SALZBURG ARENA / UNHEILIG

21/12/15 „Blue Monday“ von New Order schallt direkt vor dem Konzert aus den Boxen. Sicherlich eine Verneigung des Grafen vor seinen Vorbildern, die seinen Weg vom Electro-Gothic- Sänger zum Eurovisions-Anwärter und Verbindungsmann zwischen Schlager und Metal begleiteten.

Von Per Peterson

Der Graf, dessen richtigen Namen niemand so recht kennt, ist ein Phänomen. Ein links und rechts vom Kinn angesiedelter Dreiecksbart, Glatze und Anzug mit weißem Hemd und Schlips sind die Markenzeichen des Sängers, der es gemeinsam mit seiner Band „Unheilig“ schafft, die Massen vom Sechsjähigen bis zum Sechzigjährigen zu mobilisieren. Spannend übrigens, dass eine Vielzahl der Konzertbesucher Teile des Konzerts durch die Linse ihres Smartphones beobachten: Der Graf und und „Unheilig“ auf Abschiedstournee, am Samstag (19.12.) in der Salzburgarena.
● ● ● ● ● ● ●
**DEINE AUFGABE**
Schreib den Konzertbericht über Unheilig in der Salzburgarena weiter, direkt im Anschluss an seinen letzten Satz.
● ● ● ● ● ● ●
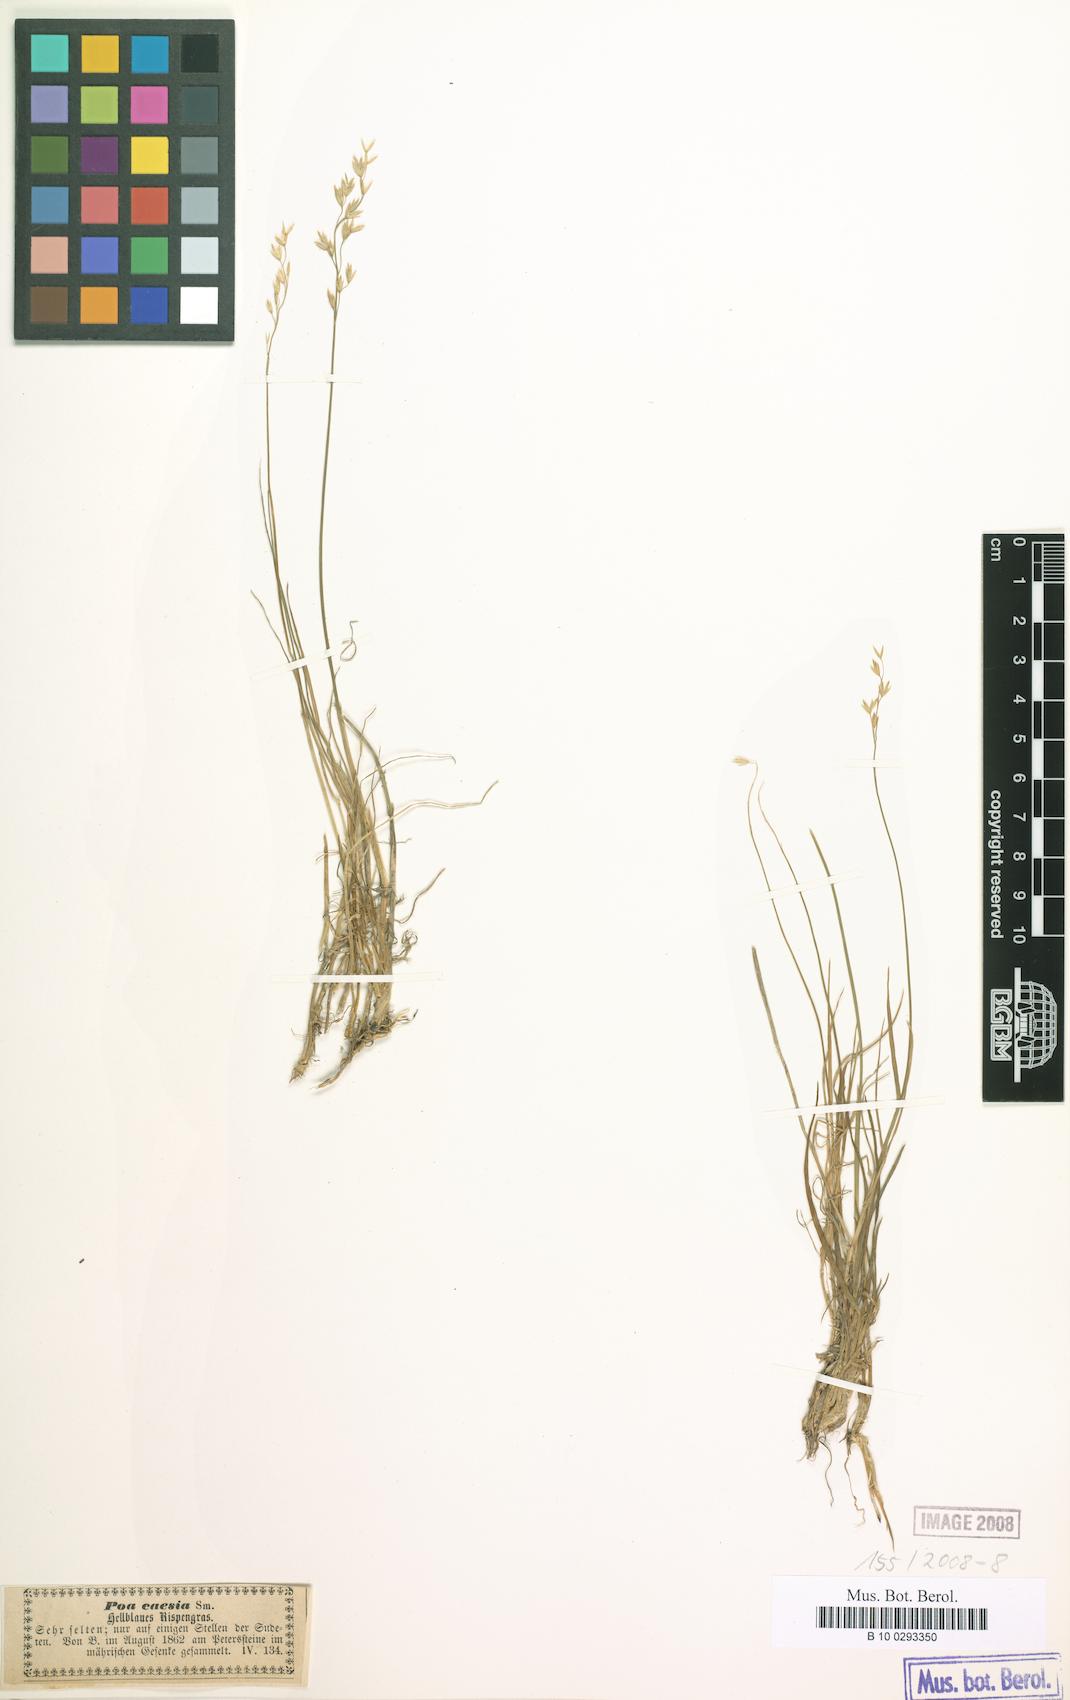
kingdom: Plantae
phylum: Tracheophyta
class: Liliopsida
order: Poales
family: Poaceae
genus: Poa
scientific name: Poa glauca
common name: Glaucous bluegrass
● ● ● ● ● ● ●
**ERGEBNIS**
Der gelernte Hörakustiker mit Faible zu (sehr) lauten Konzerten ist neben seiner Rolle als Bandleader auch Botschafter für „Hear the world“ - eines Vereins zur Erhaltung des Hörsinns. Apropos Akustik: Die Besetzung Schlagzeug, Gitarre und Keyboard ließ den Bassisten nicht vermissen – zu angenehm ließen die Synthiebässe die Hosenbeine flattern. Und wieder einmal zeigte sich, dass die akustischen Möglichkeiten der Salzburgarena zu Unrecht als schlecht gelten. Es kommt halt darauf an, wer hinter den Reglern sitzt.

„Die neue deutsche Härte“, heißt die Stilrichtung, welcher die Band zugeordnet wird – in diesem Fall eine musikalische und gesangliche Mischung aus den deutschen Vorzeige-Metallern Rammstein und dem Vorzeige-Popper Andreas Bourani.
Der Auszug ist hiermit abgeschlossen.